The line containing "cup: none [90,620,183,650]" marks the end: quote every line from the start of the records below through it, word for word.

(Dataset items)
════════════════════

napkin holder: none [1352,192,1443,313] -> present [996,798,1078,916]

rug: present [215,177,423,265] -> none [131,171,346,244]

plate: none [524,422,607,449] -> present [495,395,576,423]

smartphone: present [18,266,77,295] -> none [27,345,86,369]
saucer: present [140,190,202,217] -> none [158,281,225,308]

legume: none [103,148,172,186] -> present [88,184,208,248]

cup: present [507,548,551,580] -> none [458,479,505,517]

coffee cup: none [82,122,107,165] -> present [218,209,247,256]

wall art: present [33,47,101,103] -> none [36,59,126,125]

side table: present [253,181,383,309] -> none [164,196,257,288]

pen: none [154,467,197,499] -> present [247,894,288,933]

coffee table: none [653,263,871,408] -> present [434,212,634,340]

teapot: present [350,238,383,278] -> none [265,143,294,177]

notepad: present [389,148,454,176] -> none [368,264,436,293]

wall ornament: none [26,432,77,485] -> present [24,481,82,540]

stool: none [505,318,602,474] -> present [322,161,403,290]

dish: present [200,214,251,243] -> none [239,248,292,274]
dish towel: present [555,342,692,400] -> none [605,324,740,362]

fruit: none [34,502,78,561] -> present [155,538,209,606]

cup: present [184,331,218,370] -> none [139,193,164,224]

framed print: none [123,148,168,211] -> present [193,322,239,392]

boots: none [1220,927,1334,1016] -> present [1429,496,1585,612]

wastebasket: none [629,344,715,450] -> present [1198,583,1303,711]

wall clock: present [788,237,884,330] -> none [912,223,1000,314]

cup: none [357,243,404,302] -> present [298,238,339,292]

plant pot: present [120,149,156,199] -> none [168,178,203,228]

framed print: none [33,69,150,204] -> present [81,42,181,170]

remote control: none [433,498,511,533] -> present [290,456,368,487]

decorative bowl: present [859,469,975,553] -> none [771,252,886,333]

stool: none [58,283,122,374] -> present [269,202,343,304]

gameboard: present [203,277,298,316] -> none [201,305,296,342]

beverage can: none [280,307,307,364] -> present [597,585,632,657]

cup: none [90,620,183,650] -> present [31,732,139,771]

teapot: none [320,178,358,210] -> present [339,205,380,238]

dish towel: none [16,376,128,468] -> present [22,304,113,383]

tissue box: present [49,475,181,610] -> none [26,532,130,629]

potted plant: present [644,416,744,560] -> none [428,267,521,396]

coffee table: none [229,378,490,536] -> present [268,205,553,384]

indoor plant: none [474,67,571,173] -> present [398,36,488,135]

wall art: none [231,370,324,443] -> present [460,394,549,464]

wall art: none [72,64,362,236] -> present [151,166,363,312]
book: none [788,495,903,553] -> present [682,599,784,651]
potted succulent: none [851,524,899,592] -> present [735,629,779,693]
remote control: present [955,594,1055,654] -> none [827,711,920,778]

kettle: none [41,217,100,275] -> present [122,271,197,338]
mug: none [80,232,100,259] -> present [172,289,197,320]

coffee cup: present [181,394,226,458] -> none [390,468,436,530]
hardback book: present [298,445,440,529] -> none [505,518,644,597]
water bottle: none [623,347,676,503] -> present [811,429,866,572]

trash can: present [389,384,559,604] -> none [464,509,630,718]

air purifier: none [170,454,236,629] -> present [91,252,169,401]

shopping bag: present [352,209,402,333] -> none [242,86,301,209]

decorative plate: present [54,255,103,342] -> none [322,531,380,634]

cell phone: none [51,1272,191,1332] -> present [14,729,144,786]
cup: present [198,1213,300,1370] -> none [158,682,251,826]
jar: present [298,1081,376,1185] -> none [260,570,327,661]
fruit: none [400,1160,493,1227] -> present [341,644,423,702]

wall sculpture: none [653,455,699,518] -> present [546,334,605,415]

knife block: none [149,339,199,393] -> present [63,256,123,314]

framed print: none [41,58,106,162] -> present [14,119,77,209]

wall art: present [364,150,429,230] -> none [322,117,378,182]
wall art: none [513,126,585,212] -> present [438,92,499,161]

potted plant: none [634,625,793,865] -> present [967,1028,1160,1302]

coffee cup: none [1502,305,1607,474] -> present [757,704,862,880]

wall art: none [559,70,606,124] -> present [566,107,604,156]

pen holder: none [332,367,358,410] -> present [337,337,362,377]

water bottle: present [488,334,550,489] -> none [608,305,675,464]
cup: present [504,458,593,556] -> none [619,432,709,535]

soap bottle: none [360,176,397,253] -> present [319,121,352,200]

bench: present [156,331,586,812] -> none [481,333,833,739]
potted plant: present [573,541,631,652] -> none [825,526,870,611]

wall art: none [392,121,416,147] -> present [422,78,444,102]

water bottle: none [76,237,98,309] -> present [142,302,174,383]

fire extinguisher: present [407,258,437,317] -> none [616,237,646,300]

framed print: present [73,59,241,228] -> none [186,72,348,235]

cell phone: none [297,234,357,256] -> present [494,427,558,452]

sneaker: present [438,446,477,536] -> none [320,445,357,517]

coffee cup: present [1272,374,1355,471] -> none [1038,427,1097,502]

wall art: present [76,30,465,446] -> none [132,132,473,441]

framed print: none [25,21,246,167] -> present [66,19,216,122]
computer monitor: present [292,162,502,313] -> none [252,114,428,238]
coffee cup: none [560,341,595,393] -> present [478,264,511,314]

════════════════════

• **Output of the exercise**:
napkin holder: none [1352,192,1443,313] -> present [996,798,1078,916]

rug: present [215,177,423,265] -> none [131,171,346,244]

plate: none [524,422,607,449] -> present [495,395,576,423]

smartphone: present [18,266,77,295] -> none [27,345,86,369]
saucer: present [140,190,202,217] -> none [158,281,225,308]

legume: none [103,148,172,186] -> present [88,184,208,248]

cup: present [507,548,551,580] -> none [458,479,505,517]

coffee cup: none [82,122,107,165] -> present [218,209,247,256]

wall art: present [33,47,101,103] -> none [36,59,126,125]

side table: present [253,181,383,309] -> none [164,196,257,288]

pen: none [154,467,197,499] -> present [247,894,288,933]

coffee table: none [653,263,871,408] -> present [434,212,634,340]

teapot: present [350,238,383,278] -> none [265,143,294,177]

notepad: present [389,148,454,176] -> none [368,264,436,293]

wall ornament: none [26,432,77,485] -> present [24,481,82,540]

stool: none [505,318,602,474] -> present [322,161,403,290]

dish: present [200,214,251,243] -> none [239,248,292,274]
dish towel: present [555,342,692,400] -> none [605,324,740,362]

fruit: none [34,502,78,561] -> present [155,538,209,606]

cup: present [184,331,218,370] -> none [139,193,164,224]

framed print: none [123,148,168,211] -> present [193,322,239,392]

boots: none [1220,927,1334,1016] -> present [1429,496,1585,612]

wastebasket: none [629,344,715,450] -> present [1198,583,1303,711]

wall clock: present [788,237,884,330] -> none [912,223,1000,314]

cup: none [357,243,404,302] -> present [298,238,339,292]

plant pot: present [120,149,156,199] -> none [168,178,203,228]

framed print: none [33,69,150,204] -> present [81,42,181,170]

remote control: none [433,498,511,533] -> present [290,456,368,487]

decorative bowl: present [859,469,975,553] -> none [771,252,886,333]

stool: none [58,283,122,374] -> present [269,202,343,304]

gameboard: present [203,277,298,316] -> none [201,305,296,342]

beverage can: none [280,307,307,364] -> present [597,585,632,657]

cup: none [90,620,183,650] -> present [31,732,139,771]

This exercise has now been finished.